Thursday, October 28, 2010

Perhaps It Should Be "The Rally to Restore Balance"

By Sniffles

We cats are planning to attend the Rally to Restore Sanity on Saturday. (Yes, they'll have a special section for feline bloggers. Please note, however, that this does NOT mean that other rally attendees should bring their pets.)

"Sanity" seems like such a lofty goal in American politics these days that we're tempted to look to other countries, and other eras, for some answers. We find ourselves thinking a lot about Canada. Not just because this month is the 40th anniversary of the October Crisis, but because our neighbors to the north often seem to engage in the kind of national conversations we Americans should have — but which we always, out of fear or laziness, manage to avoid.

Specifically, today, we in the U.S. are struggling between reason and passion. On the "reason" side, we have a cerebral man in the White House who the Beltway media insist is disconnected from his constituents because he's too intellectual and remote.
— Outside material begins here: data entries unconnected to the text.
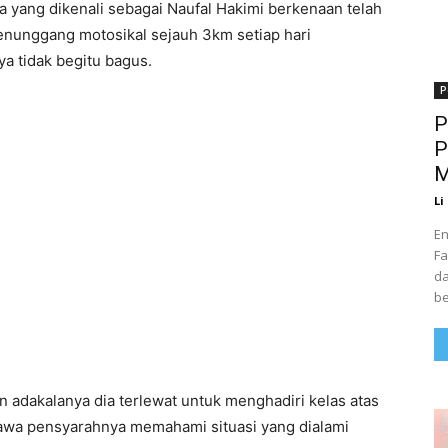
a yang dikenali sebagai Naufal Hakimi berkenaan telah
enunggang motosikal sejauh 3km setiap hari
a tidak begitu bagus.
P
P
P
M
Li
En
Fa
da
be
n adakalanya dia terlewat untuk menghadiri kelas atas
hawa pensyarahnya memahami situasi yang dialami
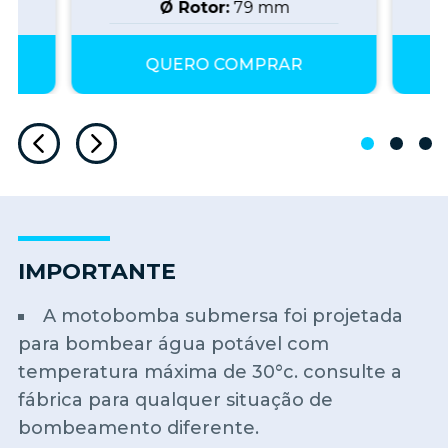
Ø Rotor:
79
mm
QUERO COMPRAR
IMPORTANTE
A motobomba submersa foi projetada
para bombear água potável com
temperatura máxima de 30°c. consulte a
fábrica para qualquer situação de
bombeamento diferente.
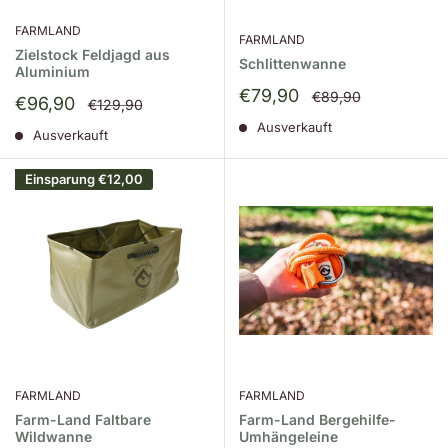
FARMLAND
FARMLAND
Zielstock Feldjagd aus
Schlittenwanne
Aluminium
Sonderpreis
€79,90
Normalpreis
€89,90
Sonderpreis
€96,90
Normalpreis
€129,90
Ausverkauft
Ausverkauft
Einsparung
€12,00
FARMLAND
FARMLAND
Farm-Land Faltbare
Farm-Land Bergehilfe-
Wildwanne
Umhängeleine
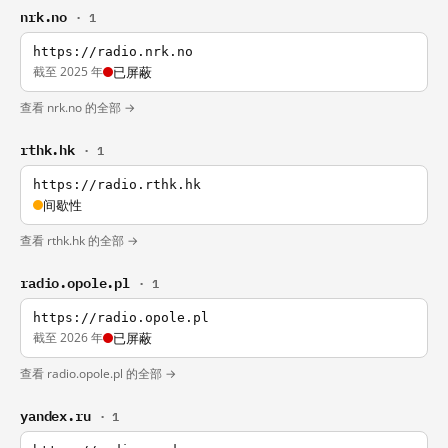
nrk.no
· 1
https://radio.nrk.no
截至 2025 年
已屏蔽
查看 nrk.no 的全部 →
rthk.hk
· 1
https://radio.rthk.hk
间歇性
查看 rthk.hk 的全部 →
radio.opole.pl
· 1
https://radio.opole.pl
截至 2026 年
已屏蔽
查看 radio.opole.pl 的全部 →
yandex.ru
· 1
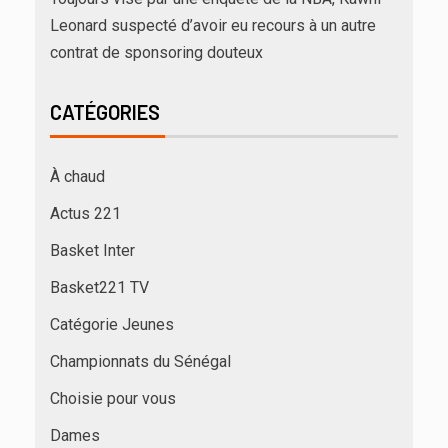
Leonard suspecté d’avoir eu recours à un autre
contrat de sponsoring douteux
CATÉGORIES
À chaud
Actus 221
Basket Inter
Basket221 TV
Catégorie Jeunes
Championnats du Sénégal
Choisie pour vous
Dames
On the "passion" side, we have right-wingers demanding their country back and stomping on the heads of people with whom they disagree.

So in the middle of all this comes 'The Daily Show," asking the famous Rodney King question of whether we can't all just get along.

We cats think we're all missing the point: Reason and passion are not separate from one another. In fact, to successfully govern ourselves as a nation and a society, the two must go hand in hand.

Which brings us back to Canada. One of its most influential Prime Ministers — a famously remote intellectual, in fact — was long believed to advocate reason over passion. But it turns out that for years he was misunderstood.

"This is.... what I've tried to express for years," Pierre Trudeau said. "Reason shaping, controlling passion. Not thinking without passion. [But] reason and passion together... The uniting of mind and heart. A rational person has all this in balance."

We cats aren't seeing a lot of this balance in America today. But we can dream of a better tomorrow.